Is a 911 good value for money? Well, it depends upon your perspective. There'll always be lesser brands offering sportscars that look similarly quick. But most Porsche buyers pay these models only a cursory glance, secure in the knowledge that 911 excellence can be theirs at a substantial saving over an alternative from Maserati, Aston Martin - and even Audi. Not as much of a saving these days, it must be said, as used to be the case. Prices for this seventh generation model start at just over the £73,000 mark for a 3.4-litre Carrera model and just over £83,000 for a pokier 3.8-litre Carrera S. There's a premium of around £7,500 if you want the extra 30PS that comes with one of the GTS models. Good news though, is that there's very little extra to find if you want the reassurance of all-wheel drive in a Carrera4 model. You will, however, have to find an extra £2,500 on top of the price of your chosen variant if you want the PDK semi-automatic gearbox. And the charms of Cabriolet motoring come at a £8,500 premium over the cost of the equivalent Coupe version. Of course, there are many other pricier derivatives introduced through the typical 911 model life cycle and buyers with deeper pockets can talk to their local Porsche centre about Turbo engines or the Targa bodystyle, maybe even the GT3 or GT2 track-ready models. For many though, the purest example of the breed is the most affordable Carrera version - this car.

Economy and emissions were always a relatively strong suit of the 911 but the latest version takes things into a different realm with fuel and emissions improvements of up to 16%. The basic efficiency of the direct injection engine, the lightweight construction and the car's excellent aerodynamics are the building blocks to which are added efficiency measures such as electro-mechanical power steering, low rolling resistance tyres and a start/stop system to cut the engine when you don't need it, stuck in traffic or waiting at the lights. The PDK gearbox also helps to improve economy and reduce emissions. Specify a Carrera with a PDK 'box and you're getting a 350bhp car that will return 34.4mpg on the combined cycle (6mpg better than before) and emit just 194g/km of CO2, the first time that a 911 has dipped beneath the magic 200g/km of CO2 barrier. In the case of the Carrera S, with its 400bhp 3.8-litre direct injection engine, economy when paired with the optional PDK is increased by 14 per cent, or 5 mpg, to 32.4mpg combined -despite 15bhp more power. That equates to CO2 emissions of just 205 g/km. About the same as some humble hot hatches.

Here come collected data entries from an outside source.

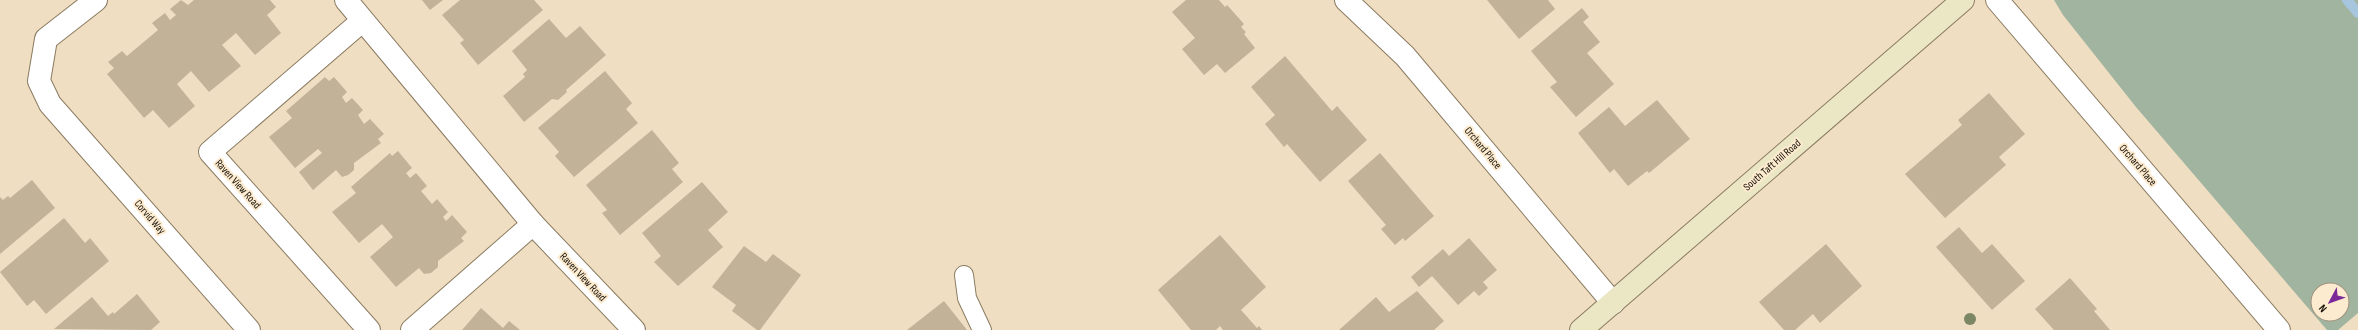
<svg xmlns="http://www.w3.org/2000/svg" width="2358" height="330" font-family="'Sofia Sans Condensed',sans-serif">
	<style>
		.green { fill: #a1b49f; fill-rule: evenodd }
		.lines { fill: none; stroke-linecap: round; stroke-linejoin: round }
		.stream { stroke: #a8c5de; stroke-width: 10 }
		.building { fill: #c2b297 }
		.lane-casing { stroke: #8a7b61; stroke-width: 20 }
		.street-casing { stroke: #8a7b61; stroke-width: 24 }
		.secondary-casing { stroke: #8a7b61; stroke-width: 24 }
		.lane { stroke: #fff; stroke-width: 18 }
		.street { stroke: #fff; stroke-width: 22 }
		.secondary { stroke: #ebe6c4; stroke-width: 22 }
		.tree { fill: #7b8765 }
		.labels { text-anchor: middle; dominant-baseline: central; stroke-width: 4; stroke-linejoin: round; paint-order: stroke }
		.street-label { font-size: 11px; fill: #130d04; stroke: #fcebcf }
	</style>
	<rect width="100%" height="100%" fill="#efdec2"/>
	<path class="green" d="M2054,0h304v313l-20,17h-11l-191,-223 -73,-92zM2318,290h24v24h-24z"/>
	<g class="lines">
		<polyline class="stream" points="2347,0 2358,13"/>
	</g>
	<g class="building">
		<polygon points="181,0 188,5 194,0 270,0 276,7 267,15 281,33 255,55 236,33 222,45 241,66 209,92 191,71 177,84 195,106 169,128 153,110 144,118 107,74 114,68 108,62 122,51 127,56 158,30 152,23 165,13 170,20 176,15 170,9"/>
		<polygon points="422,0 443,0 430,10"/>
		<polygon points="460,0 534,0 543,10 478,65 460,43 464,40 442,15"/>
		<polygon points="1186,0 1219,0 1225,7 1227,5 1244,24 1241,27 1246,32 1244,34 1255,48 1225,73 1217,64 1204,75 1182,49 1195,38 1172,12"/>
		<polygon points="1487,0 1548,0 1555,9 1519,39"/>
		<polygon points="1582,8 1589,17 1583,22 1600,42 1587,53 1614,84 1576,117 1550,87 1557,82 1531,51"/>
		<polygon points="549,19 566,38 580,26 606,55 566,90 567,92 558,100 552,99 524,122 503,96 525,77 523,74 527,70 512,51"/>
		<polygon points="1285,56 1332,111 1337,106 1367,140 1320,182 1287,144 1284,147 1265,124 1275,115 1251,87"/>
		<polygon points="605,71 632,103 626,109 638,123 574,177 555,156 559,152 538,128"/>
		<polygon points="325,77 329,81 334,77 347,92 342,97 346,103 352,98 363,110 358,115 364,124 370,119 384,134 378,139 381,143 354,163 354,170 348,175 342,177 336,170 313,190 299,172 322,153 318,149 295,168 269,137 292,118 286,111"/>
		<polygon points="1989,93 2025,134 1999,157 2006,165 1945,218 1905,174 1962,125 1958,120"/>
		<polygon points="1657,100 1690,139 1649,173 1647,171 1628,186 1614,169 1610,173 1578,133 1609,107 1625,126"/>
		<polygon points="652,130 679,163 672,169 683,182 620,235 602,213 607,210 586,185"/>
		<polygon points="398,151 412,168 406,173 410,178 416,173 427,186 421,191 432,204 437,199 448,212 443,217 446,221 452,215 467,232 461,238 464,241 438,261 438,267 431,273 424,274 419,268 396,287 370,257 393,237 382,224 359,243 332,212 356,193 351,187 390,153 392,156"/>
		<polygon points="1380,153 1434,216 1405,241 1403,238 1395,245 1381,229 1386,225 1348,181"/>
		<polygon points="32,180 55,208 0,254 0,197 3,200 8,196 10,198"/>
		<polygon points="702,182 728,212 708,230 723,247 678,286 654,262 661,256 642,233"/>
		<polygon points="64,218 85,243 90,238 109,261 46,314 34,300 27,306 0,272"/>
		<polygon points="1959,227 1982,253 1992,244 2025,281 1992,310 1936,247"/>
		<polygon points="1220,235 1266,287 1241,310 1257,328 1259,326 1262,330 1223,330 1220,326 1216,330 1191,330 1158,290"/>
		<polygon points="1469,238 1497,270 1483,282 1488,288 1479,296 1474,291 1458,305 1432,276 1419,287 1411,277 1443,249 1449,256"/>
		<polygon points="1826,244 1862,286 1820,323 1813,314 1795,330 1784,330 1759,302"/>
		<polygon points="744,246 766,262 773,254 801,275 760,330 757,330 732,311 736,305 712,287"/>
		<polygon points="2070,278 2097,309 2094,311 2110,330 2054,330 2035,309"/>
		<polygon points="1417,291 1444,321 1434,330 1339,330 1376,297 1389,312"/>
		<polygon points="137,294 160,322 151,330 54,329 92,297 108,316 113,312 114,314"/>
		<polygon points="944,301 967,330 907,330"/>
		<polygon points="481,308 503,328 509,321 520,330 462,330"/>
	</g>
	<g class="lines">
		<g class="lane-casing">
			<polyline id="lane" points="964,275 967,298 982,330"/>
		</g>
		<g class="street-casing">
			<g id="street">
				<polyline points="96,0 46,39 39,81 50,104 249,330"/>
				<polyline points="346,0 533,224 634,330"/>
				<polyline points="1346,0 1405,56 1613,303"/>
				<polyline points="1997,0 2279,330"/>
				<polyline points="362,21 210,152 369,330"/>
				<polyline points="412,330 533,224"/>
			</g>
		</g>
		<g class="secondary-casing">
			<polyline id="secondary" points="1581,330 1963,0"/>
		</g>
		<use href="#lane" class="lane"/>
		<use href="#street" class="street"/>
		<use href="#secondary" class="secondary"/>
	</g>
	<circle class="tree" cx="1970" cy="319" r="6"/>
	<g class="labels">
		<g class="street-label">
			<text transform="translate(1483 148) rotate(50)">Orchard Place</text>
			<text transform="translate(1772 165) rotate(-41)">South Taft Hill Road</text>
			<text transform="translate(2138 165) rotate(49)">Orchard Place</text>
			<text transform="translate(238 184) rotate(48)">Raven View Road</text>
			<text transform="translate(150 217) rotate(49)">Corvid Way</text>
			<text transform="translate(583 277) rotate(47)">Raven View Road</text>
		</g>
	</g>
	<g transform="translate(2330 302) rotate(229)"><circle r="19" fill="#fcebcf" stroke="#9f927e"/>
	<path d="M0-3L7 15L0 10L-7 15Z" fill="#7b2999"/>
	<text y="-6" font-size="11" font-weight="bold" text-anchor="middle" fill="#130d04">N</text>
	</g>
</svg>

The 911. Whether you've a classic model or this seventh generation state-of-the-art supercar, it's an automotive icon that's globally loved, with around three-quarters of a million cars sold worldwide over five decades, 80% of which are still on the road. This latest version is more efficient, more stylish, better quality and best of all faster. Prices for this seventh generation model start at just over the £70,000 mark for a 3.4-litre Carrera model and just over £80,000 for a pokier 3.8-litre Carrera S. Good news though, is that there's very little extra to find in either case if you want the reassurance of all-wheel drive in a Carrera4 model. You will, however, have to find an extra £2,500 on top of the price of your chosen variant if you want the PDK semi-automatic gearbox. And the charms of Cabriolet motoring come at a £8,500 premium over the cost of the equivalent Coupe version. With this MK7 car, Porsche has taken a bigger step forward than this model line has ever seen before, but even so, the company hasn't messed with the fundamental formula. In other words, if, like me, you've always loved this car, then you'll love this one.